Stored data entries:
════════════════

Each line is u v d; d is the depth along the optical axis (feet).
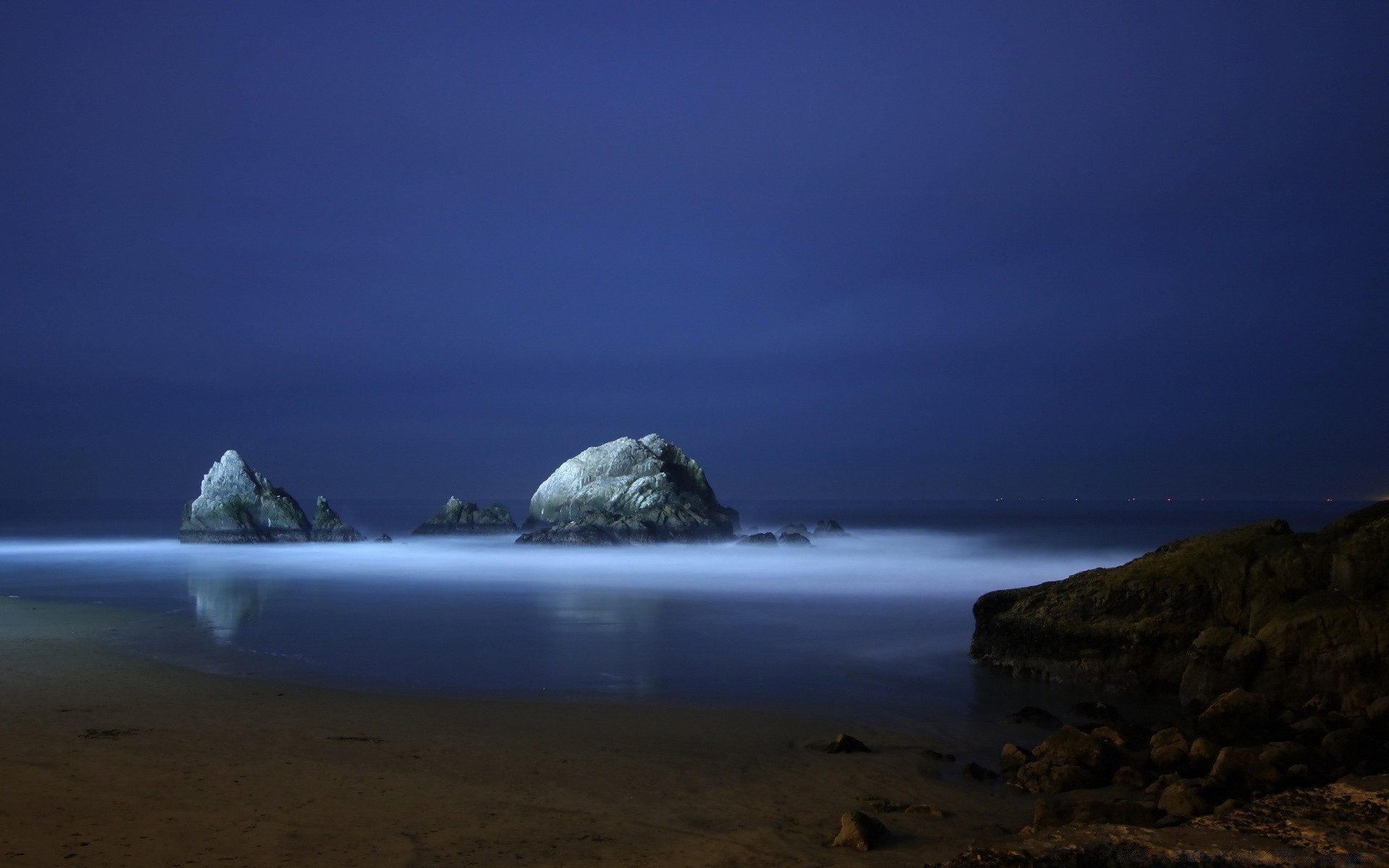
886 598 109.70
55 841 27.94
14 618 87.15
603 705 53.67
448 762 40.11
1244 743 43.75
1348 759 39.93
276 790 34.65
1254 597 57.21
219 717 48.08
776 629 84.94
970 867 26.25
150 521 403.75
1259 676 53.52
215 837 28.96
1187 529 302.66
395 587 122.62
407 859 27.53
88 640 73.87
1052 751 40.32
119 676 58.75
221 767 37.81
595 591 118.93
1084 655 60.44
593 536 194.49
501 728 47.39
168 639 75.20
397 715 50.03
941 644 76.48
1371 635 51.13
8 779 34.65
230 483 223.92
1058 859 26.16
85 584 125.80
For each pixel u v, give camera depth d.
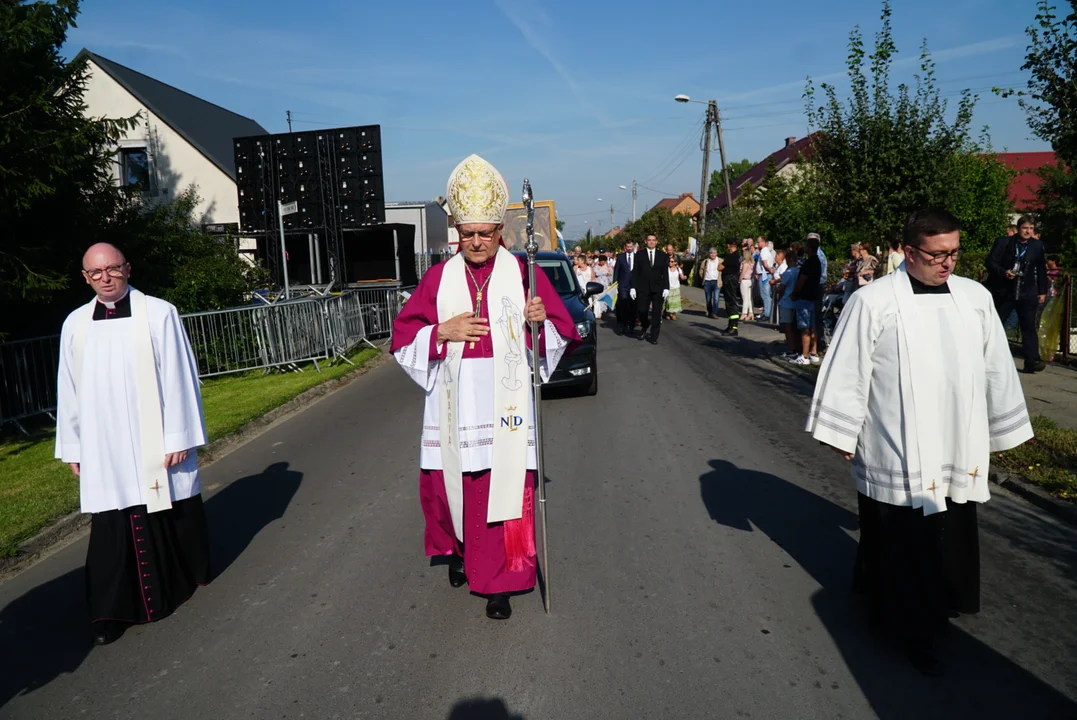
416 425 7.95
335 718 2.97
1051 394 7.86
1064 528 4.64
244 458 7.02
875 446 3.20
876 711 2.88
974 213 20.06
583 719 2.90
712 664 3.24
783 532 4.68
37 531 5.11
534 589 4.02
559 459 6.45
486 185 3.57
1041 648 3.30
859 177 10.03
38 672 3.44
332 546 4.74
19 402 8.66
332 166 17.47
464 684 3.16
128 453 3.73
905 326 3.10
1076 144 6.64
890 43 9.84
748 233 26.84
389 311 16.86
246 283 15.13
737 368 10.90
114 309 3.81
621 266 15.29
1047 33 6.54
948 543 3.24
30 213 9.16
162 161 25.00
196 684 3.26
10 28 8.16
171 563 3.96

════════════════

Task description ▸ Although pictures appear among the records above, write out exactly only the lines from the one that has "For each pixel u v, give camera depth d." through the one that has "128 453 3.73", and leave the pictures out.

Output for this exercise ▸
For each pixel u v, give camera depth d.
416 425 7.95
335 718 2.97
1051 394 7.86
1064 528 4.64
244 458 7.02
875 446 3.20
876 711 2.88
974 213 20.06
583 719 2.90
712 664 3.24
783 532 4.68
37 531 5.11
534 589 4.02
559 459 6.45
486 185 3.57
1041 648 3.30
859 177 10.03
38 672 3.44
332 546 4.74
19 402 8.66
332 166 17.47
464 684 3.16
128 453 3.73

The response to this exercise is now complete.